- Given text
>>>>
Not by Propaganda Alone – the Birth of a [Russian] Nation

October 20, 2014
Ilya Ehrenburg

Staunton, October 13 – Most commentaries on Russian attitudes since the Crimean Anschluss have focused on the role of the Kremlin’s propaganda apparatus in creating a new sense of Russian national identity. But Yevgeny Ikhlov argues that what is going on has deeper roots than that.

In a commentary October 13, the Moscow commentator says that what has occurred is rather typical of the kind of “euphoria” that often accompanies the birth of a nation and argues that annexation of Crimea was “the detonator of the birth of a Russian political nation.”

In Russia, he suggests, “people have ceased to complain about poverty and need because the nation is emerging from a state of psychological depression,” and that is happening because it is “now at the stage of euphoria arising out of the birth of a nation,” something that usually but not always requires the emergence of a civil society at the same time.
<<<<
- Material provided
>>>>
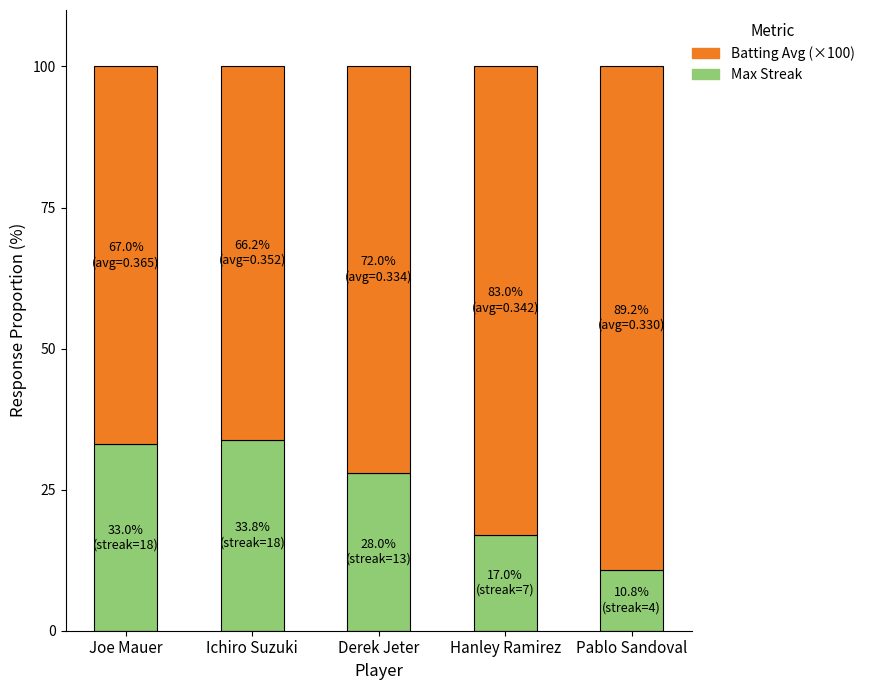

The value of Max Streak at Hanley Ramirez is 17.0. True or false?

True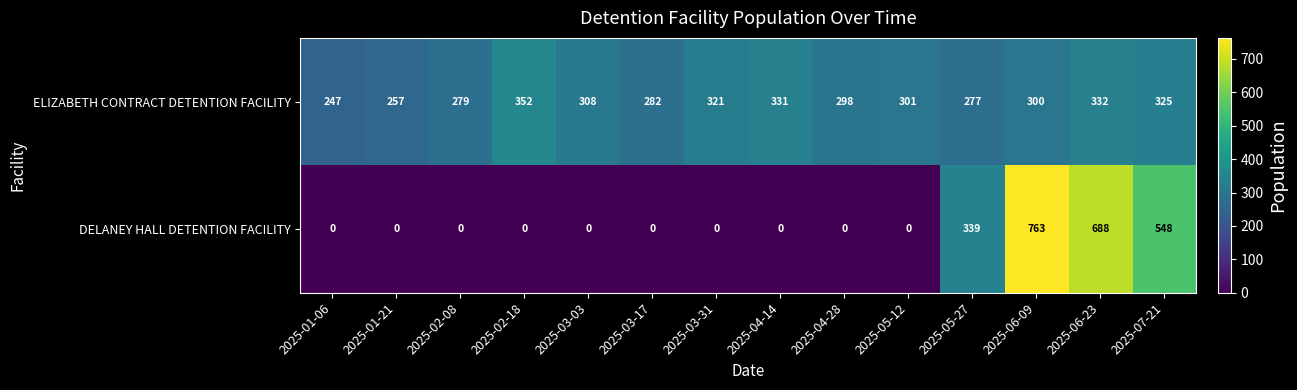

What is the minimum value for ELIZABETH CONTRACT DETENTION FACILITY?

247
<<<<
- Work item A
Decide whether each statement agrees with the article on the birth of a Russian nation. Answer yes or no for each, and quote the article's deciding words. (i) Ikhlov holds that the Kremlin's propaganda apparatus fully explains the new Russian attitudes. (ii) Ikhlov calls the annexation of Crimea the trigger for the birth of a Russian political nation. (iii) Ikhlov says the birth of a nation always requires a civil society to emerge at the same time.
- Work item B
Write the next part of the article on the birth of a Russian nation, starting after its final sentence.

- Answer area A
(i) No: "what is going on has deeper roots than that."
(ii) Yes: "the detonator of the birth of a Russian political nation."
(iii) No: "usually but not always requires the emergence of a civil society at the same time."

- Answer area B
Indeed, at least in part, Ikhlov says, “Putin has fulfilled the work of Navalny and Kasparov: he has created an [ethnic] Russian political nation,” one that has emerged in a way that is psychologically “comfortable” for Russians because it has not required that they break with their “imperial inheritance.”

That is how it was “with the Turks under Ataturk and with the Germans under Hitler,” and with Russians now, it has allowed them to feel united with anyone who believes that “Crimea is ours” and view the world not as “gray” and full of problems in which they are “losers” but as one of bright colors in which they are winners.

Under Putin and since Crimea, “Russians are being given the priceless sense of a meaning for existence – the struggle with a most horrific evil,” however defined. And that has brought them together, just as it brought the Black Hundreds and the Democrats together during World War I.

Even better for ordinary Russians, this new sense doesn’t require any heroic actions. Indeed, the powers that be are happiest if people “sit at home and be patriots,” Ikhlov says, adding that “a sense of national revenge has replaced the sense of cultural incompleteness” that had characterized Russians since 1991.

And he argues that a model for this “Russian national revenge” is quite close at hand: the diatribes of Ilya Ehrenburg during World War II when in fact the Soviet writer created for Stalin “the ‘Russian idea,’” the idea that “the simple Russian had a culture much higher than the one the German had,” even though the latter’s had been viewed as the height of European culture.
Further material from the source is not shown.